Concluindo, pediu que seja declarado ilícito o seu despedimento e, consequentemente, a Ré condenada: - a reintegrá-lo e a pagar-lhe o que processava mensalmente a seu favor mediante transferência bancária; - a pagar-lhe o que normalmente auferiria (não fosse o despedimento) e o que se vier a vencer até à sentença; - a pagar-lhe o combustível desde Janeiro de 2003, acrescido dos legais juros de mora; - a pagar-lhe o montante anual do “cartão de crédito”, desde 1 de Novembro de 1999, acrescido dos legais juros de mora; - a transferir-lhe a propriedade da viatura que, nos termos do pactuado, adquiriu para si e que continua na sua inteira disponibilidade e posse efectiva; - a adquirir nova viatura ou, em alternativa, a pagar-lhe a percentagem do “plafond”, desde 1 de Novembro de 2002, e os encargos anuais referentes à manutenção e seguro da viatura, acrescidos de juros de mora à taxa anual de 4%.
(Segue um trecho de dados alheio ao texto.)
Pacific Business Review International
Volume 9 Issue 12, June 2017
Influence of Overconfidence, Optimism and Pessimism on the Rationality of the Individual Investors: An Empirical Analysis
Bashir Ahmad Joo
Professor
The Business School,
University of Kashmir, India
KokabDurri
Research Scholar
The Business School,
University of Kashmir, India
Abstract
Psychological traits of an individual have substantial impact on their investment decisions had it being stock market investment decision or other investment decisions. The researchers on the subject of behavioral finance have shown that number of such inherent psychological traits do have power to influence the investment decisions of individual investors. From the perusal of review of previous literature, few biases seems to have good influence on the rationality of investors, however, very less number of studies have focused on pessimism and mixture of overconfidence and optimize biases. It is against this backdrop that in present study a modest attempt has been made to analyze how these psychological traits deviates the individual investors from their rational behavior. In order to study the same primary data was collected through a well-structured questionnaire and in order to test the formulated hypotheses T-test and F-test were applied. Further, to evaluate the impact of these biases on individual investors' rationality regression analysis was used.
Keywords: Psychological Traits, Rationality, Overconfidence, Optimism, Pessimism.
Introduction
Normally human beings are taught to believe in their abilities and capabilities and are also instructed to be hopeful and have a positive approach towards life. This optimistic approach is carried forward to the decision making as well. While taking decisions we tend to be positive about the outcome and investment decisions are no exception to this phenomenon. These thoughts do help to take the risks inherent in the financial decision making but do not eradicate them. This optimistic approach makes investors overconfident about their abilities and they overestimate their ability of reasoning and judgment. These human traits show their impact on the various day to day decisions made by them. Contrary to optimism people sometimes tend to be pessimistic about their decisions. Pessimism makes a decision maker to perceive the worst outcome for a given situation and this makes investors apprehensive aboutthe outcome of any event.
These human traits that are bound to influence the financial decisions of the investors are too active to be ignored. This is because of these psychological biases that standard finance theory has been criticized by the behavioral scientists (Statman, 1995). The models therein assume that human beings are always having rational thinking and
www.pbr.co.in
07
A Ré contestou, alegando que: O Autor faltou ao serviço após 1 de Julho de 2003, não comunicando antecipadamente qualquer falta, sendo que, pelas funções que exercia, estava dispensado da verificação diária da sua presença; Assim, acabou por receber os respectivos vencimentos, correspondentes ao período de ausência, locupletando-se indevidamente com tal importância, e assim violando o dever de lealdade para com a sua entidade empregadora; Não se verificou a alegada situação de inactividade nem estava contratualmente prevista a atribuição de qualquer viatura ao Autor, sendo que o regulamento de atribuição de meios provém de mera liberalidade da Ré, sem qualquer obrigação contratual.

Quanto ao mais, impugna, na sua globalidade, o alegado pelo Autor, para concluir pela improcedência da acção.
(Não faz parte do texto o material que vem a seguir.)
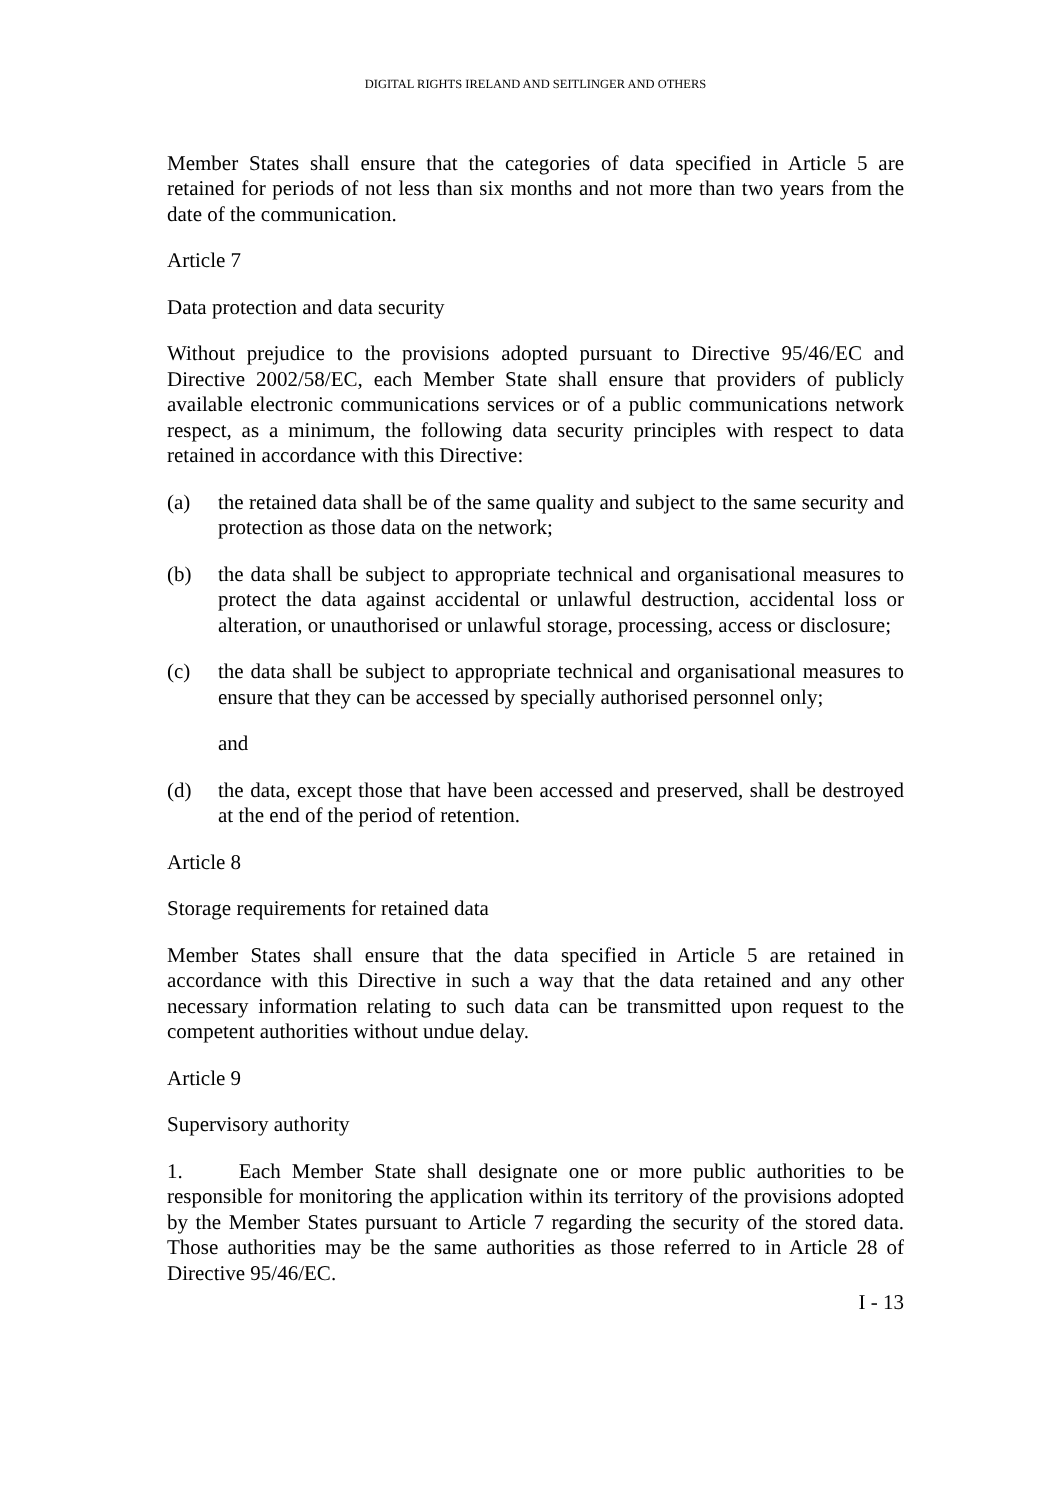DIGITAL RIGHTS IRELAND AND SEITLINGER AND OTHERS
Member States shall ensure that the categories of data specified in Article 5 are retained for periods of not less than six months and not more than two years from the date of the communication.
Article 7
Data protection and data security
Without prejudice to the provisions adopted pursuant to Directive 95/46/EC and Directive 2002/58/EC, each Member State shall ensure that providers of publicly available electronic communications services or of a public communications network respect, as a minimum, the following data security principles with respect to data retained in accordance with this Directive:
(a) the retained data shall be of the same quality and subject to the same security and protection as those data on the network;
(b) the data shall be subject to appropriate technical and organisational measures to protect the data against accidental or unlawful destruction, accidental loss or alteration, or unauthorised or unlawful storage, processing, access or disclosure;
(c) the data shall be subject to appropriate technical and organisational measures to ensure that they can be accessed by specially authorised personnel only;
and
(d) the data, except those that have been accessed and preserved, shall be destroyed at the end of the period of retention.
Article 8
Storage requirements for retained data
Member States shall ensure that the data specified in Article 5 are retained in accordance with this Directive in such a way that the data retained and any other necessary information relating to such data can be transmitted upon request to the competent authorities without undue delay.
Article 9
Supervisory authority
1. Each Member State shall designate one or more public authorities to be responsible for monitoring the application within its territory of the provisions adopted by the Member States pursuant to Article 7 regarding the security of the stored data. Those authorities may be the same authorities as those referred to in Article 28 of Directive 95/46/EC.
I - 13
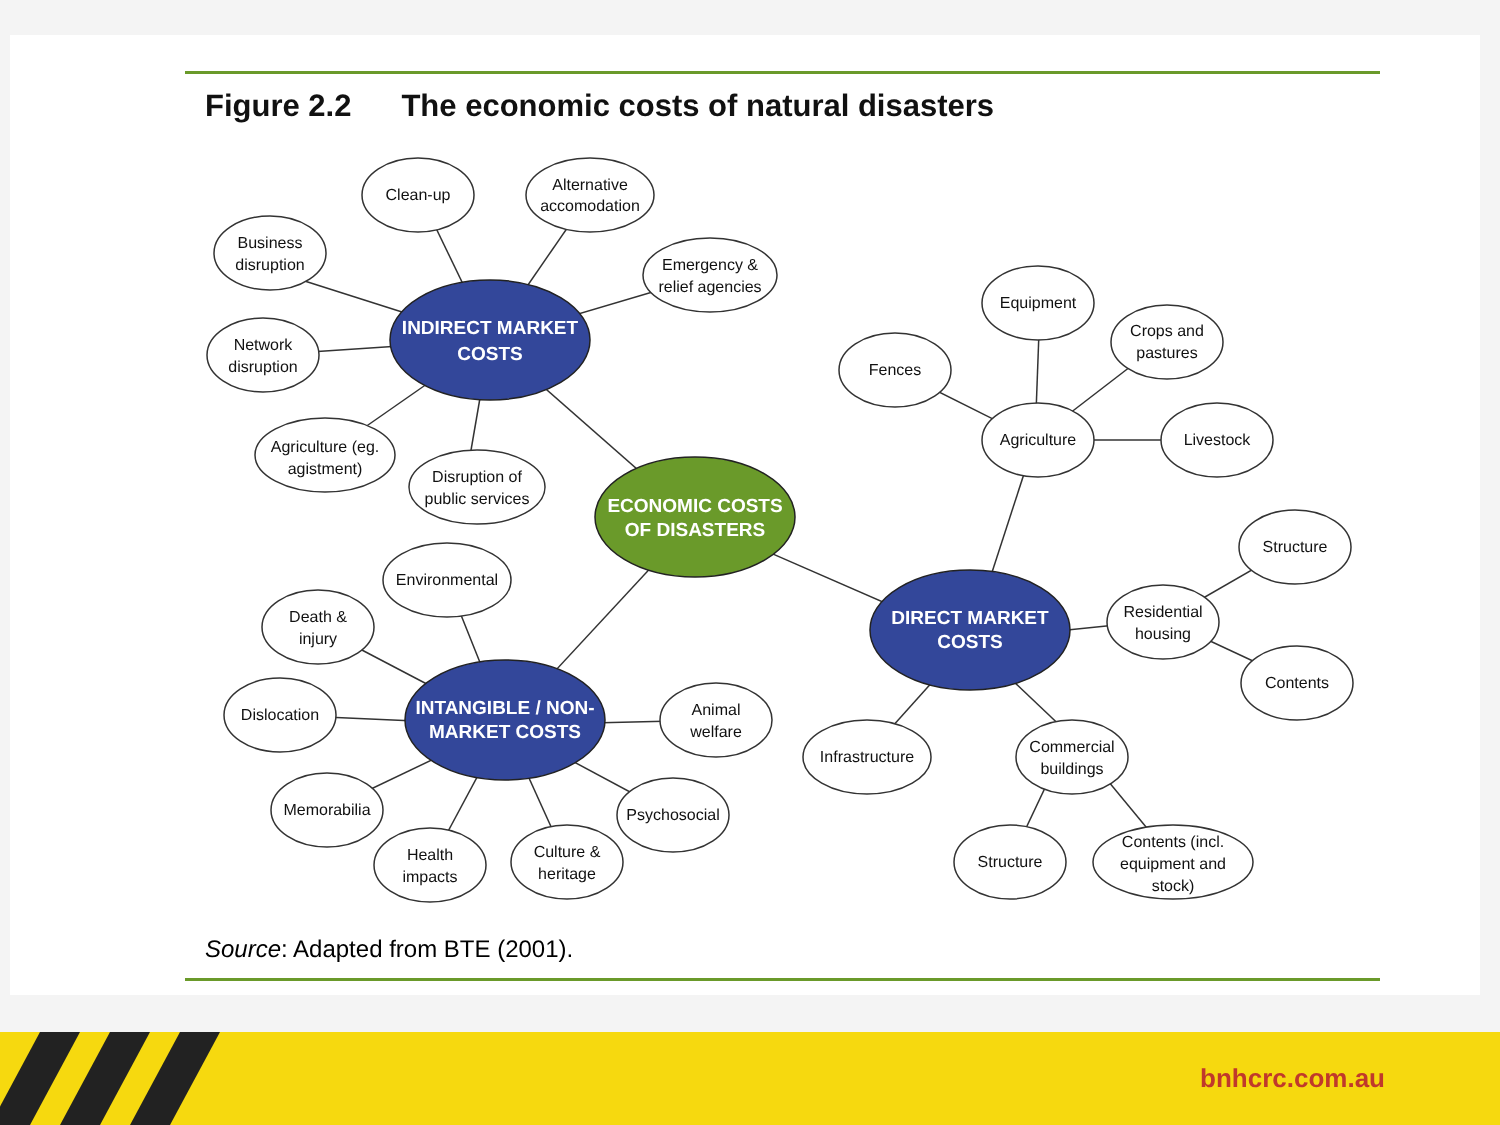Figure 2.2 The economic costs of natural disasters
INDIRECT MARKET
COSTS
ECONOMIC COSTS
OF DISASTERS
DIRECT MARKET
COSTS
INTANGIBLE / NON-
MARKET COSTS
Clean-up
Alternative
accomodation
Business
disruption
Emergency &
relief agencies
Network
disruption
Agriculture (eg.
agistment)
Disruption of
public services
Equipment
Fences
Crops and
pastures
Agriculture
Livestock
Structure
Residential
housing
Contents
Infrastructure
Commercial
buildings
Structure
Contents (incl.
equipment and
stock)
Environmental
Death &
injury
Dislocation
Memorabilia
Health
impacts
Culture &
heritage
Psychosocial
Animal
welfare
Source: Adapted from BTE (2001).
bnhcrc.com.au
Prosseguindo os autos os seus trâmites, foi proferido despacho saneador, especificada a matéria assente e elaborada a base instrutória e, por fim, procedeu-se a audiência de discussão e julgamento, sendo depois proferida sentença, julgando a acção parcialmente procedente e condenando a Ré a pagar ao Autor o combustível que este comprovadamente necessitou para as suas deslocações desde Janeiro de 2003 até à data do seu despedimento em 11 de Dezembro de 2003, e até ao limite de 200 litros por mês, bem como juros de mora calculados à taxa legal sobre as quantia em dívida. Quanto aos restantes pedidos ficou a Ré absolvida.
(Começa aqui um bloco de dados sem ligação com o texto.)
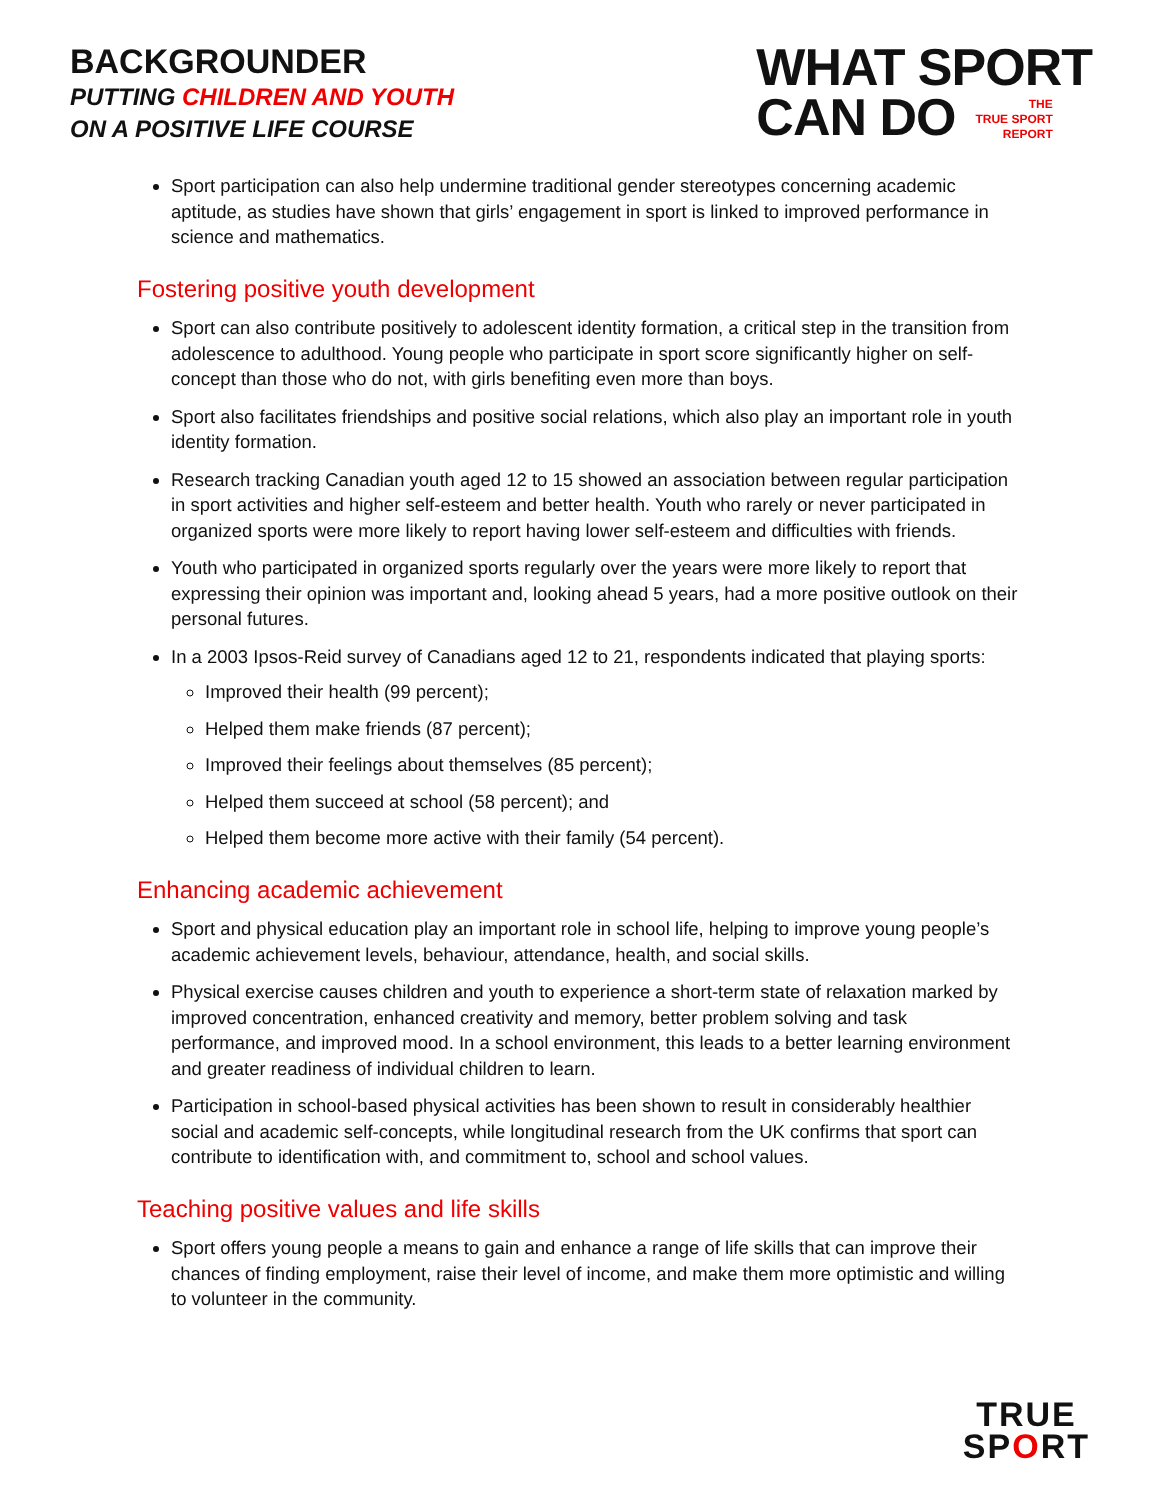BACKGROUNDER
PUTTING CHILDREN AND YOUTH
ON A POSITIVE LIFE COURSE
WHAT SPORT
CAN DO THE
TRUE SPORT
REPORT
Sport participation can also help undermine traditional gender stereotypes concerning academic aptitude, as studies have shown that girls’ engagement in sport is linked to improved performance in science and mathematics.
Fostering positive youth development
Sport can also contribute positively to adolescent identity formation, a critical step in the transition from adolescence to adulthood. Young people who participate in sport score significantly higher on self-concept than those who do not, with girls benefiting even more than boys.
Sport also facilitates friendships and positive social relations, which also play an important role in youth identity formation.
Research tracking Canadian youth aged 12 to 15 showed an association between regular participation in sport activities and higher self-esteem and better health. Youth who rarely or never participated in organized sports were more likely to report having lower self-esteem and difficulties with friends.
Youth who participated in organized sports regularly over the years were more likely to report that expressing their opinion was important and, looking ahead 5 years, had a more positive outlook on their personal futures.
In a 2003 Ipsos-Reid survey of Canadians aged 12 to 21, respondents indicated that playing sports:
Improved their health (99 percent);
Helped them make friends (87 percent);
Improved their feelings about themselves (85 percent);
Helped them succeed at school (58 percent); and
Helped them become more active with their family (54 percent).
Enhancing academic achievement
Sport and physical education play an important role in school life, helping to improve young people’s academic achievement levels, behaviour, attendance, health, and social skills.
Physical exercise causes children and youth to experience a short-term state of relaxation marked by improved concentration, enhanced creativity and memory, better problem solving and task performance, and improved mood. In a school environment, this leads to a better learning environment and greater readiness of individual children to learn.
Participation in school-based physical activities has been shown to result in considerably healthier social and academic self-concepts, while longitudinal research from the UK confirms that sport can contribute to identification with, and commitment to, school and school values.
Teaching positive values and life skills
Sport offers young people a means to gain and enhance a range of life skills that can improve their chances of finding employment, raise their level of income, and make them more optimistic and willing to volunteer in the community.
TRUE
SPORT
Inconformado com a decisão, o Autor interpôs recurso para o Tribunal da Relação apresentando a sua alegação e a Ré contra-alegou e interpôs recurso subordinado, tendo aquele tribunal acordado em julgar improcedente a apelação do Autor e procedente a apelação da Ré, revogando-se a sentença na parte em que condenou a Ré no pagamento do combustível, e mantendo-a no demais decidido.

Mais uma vez inconformado, interpôs o Autor recurso de Revista para este Supremo Tribunal de Justiça, apresentando doutas alegações com as seguintes conclusões: «1 - O A. foi contratado, em regime de contrato individual de trabalho por tempo indeterminado, pelo IEP - Instituto de Estradas de Portugal, para o cargo de Director do Departamento de Recursos Humanos - e, por isso, na organização laboral, era titular de "órgão de estrutura".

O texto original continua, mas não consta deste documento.